THE TASKS:
A – Decide whether each statement below agrees with the article on building an Azure data warehouse proof of concept. Answer yes or no for each, and quote the words from the article that settle it.
(i) The proof of concept was built in four weeks.
(ii) The author chose Data Vault as the data warehouse methodology.
(iii) The choice of specific Azure components had already been settled.
B – Continue the article on building an Azure data warehouse proof of concept from the point where it stops.

PROVIDED TEXT:
Azure Data Warehouse in Weeks not Months
- Date published
I had the pleasure of working with a client on an Azure Data Warehouse POC recently and thought I’d share some of the thoughts, processes and methodologies I adopted. The key thing was delivering a viable product in a number of weeks, four to be precise.
Now I’m not claiming to of delivered an Enterprise grade data warehouse incorporating all of the organisations data modelled perfectly for analytical purposes in four weeks. That would be impressive, although set me that challenge and I’ll give it a good go. No, instead I’m claiming to have understood their requirements, reviewed their technology landscape, proposed my solution, gained buy in from their team and physically built an end to end Azure Data Warehouse POC. Oh, and I may of left them the full solution documented as well.
The organisation was migrating to the Azure Cloud from both a transactional system and analytics perspective. There was appetite to build an Enterprise Data Warehouse within the Azure Cloud crossing over all of the organisations business processes such as Finance, HR, Procurement and Sales.
Plan of Attack
Having a relatively clean slate to work from I set out to understand the source systems involved, master data solutions that were in place, if any, and essentially where I was going to source all of the core business data from.
I was also discussing a variety of methodologies to adopt for the data warehouse, and after looking at Inmon, Data Vault, large flat tables with an MPP approach and Kimball I made a decision to proceed with Kimball. Why? Well quite frankly it just works and was the best fit for the requirement. It allows you to build a data warehouse solution that will significantly reduce the complexity of your data sets by gradual de-normalisation, reduce redundancy of your data and provides a set of conformed dimensions that can be re-used time and time again. My experience of Kimball is that it is also the most user engaging as it presents to the consumer very intuitively.
Bus Matrix, Conceptual & Logical Model
So the decision was made. We were proceeding with Kimball and the technology was never in question, Azure all the way. Although the Azure components were still up for grabs.
All well designed Kimball data warehouses start off with a well defined bus matrix. I get mixed responses to the bus matrix. I have clients who think it’s great, I have clients who go through the motions and let it happen, and I have clients who look at me as though I’m suggesting a game of noughts and crosses when I draw it on the whiteboard. One thing they all agree on at the end of the process though is it’s a valuable exercise.

SOURCE EXCERPT:
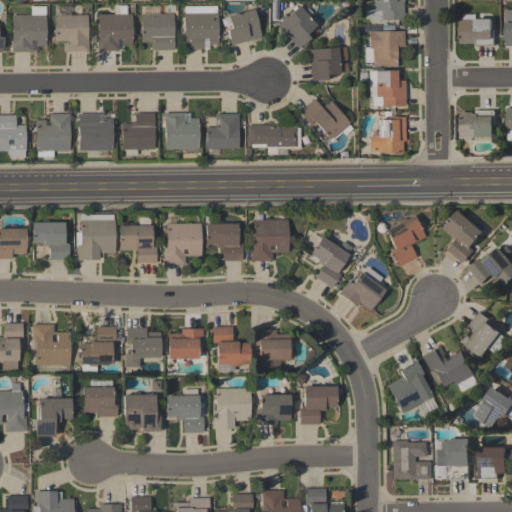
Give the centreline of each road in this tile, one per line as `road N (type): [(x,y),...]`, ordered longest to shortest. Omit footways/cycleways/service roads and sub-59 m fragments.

RESULTS:
A –
(i) Yes: "The key thing was delivering a viable product in a number of weeks, four to be precise."
(ii) No: "I made a decision to proceed with Kimball."
(iii) No: "Although the Azure components were still up for grabs."

B –
The bus matrix is a way of mapping out at a very high level what business processes you would like to report on and by what dimensionality types and entities you wish to slice them by. A well-defined bus matrix should reflect how your business operates. So what does it look like? Well, a little something like this.
At a bus matrix level we learn things like the Retail Sales business need to be able to report by Date, Product, Store, Promotion, Customer and Employees. We don’t even need to concern ourselves with metrics or specific attributes at this stage, just a high level understanding of how the business operates and wishes to report. Every business process will likely require some form of time or date based reporting. I’m yet to find one that doesn’t. If you do though then please let me know. Basic questions like “when did this happen” need to be answered.
The bus matrix falls very nicely into the creation of your conceptual models. Kimball follows a star schema based approach. So following that approach I know from the above that I’m going to need at least eleven star schemas. One for each business process. The star schemas will have at the centre of them one fact table with multiple dimensions slicing the fact and may look something like this.
Seems easy right? Well despite how it looks, getting to this point can have a number of challenges. Mainly agreeing requirements, and everything from here on in gets gradually more complex. At this stage the conceptual model is exactly that, it’s “conceptual”. It helps us understand at a high level what our models may look like and act as a starting point for more detailed design.
So I have my bus matrix and my conceptual model and now its time to load the models with metrics and attributes relevant to the defined grains. I’m now ready to move into the logical model design, and I start to realise things like I need more than one Fact table for each business process. There are metrics that require analysis at different levels of granularity. That’s ok though and is fully expected. Using a Finance fact as an example, at a minimum it breaks down into two facts. One for General Ledger Balances, the other for General Ledger Transactions. But then you consider other Finance sub processes such as Accounts Receivable and Accounts Payable and you can easily throw in a couple of additional fact tables there too. Importantly though they will all share common dimensions. A logical model may look something like this.
The Physical Model and Technology Solution
We already know we’re building in Azure and through the work I’d done in my bus matrix, conceptual and logical modelling I know what my end state presentation layer data models need to look like. Just the small matter of getting my source data ingested, designing and building some pipelines and getting everything built into physical models. Here’s how we went about that.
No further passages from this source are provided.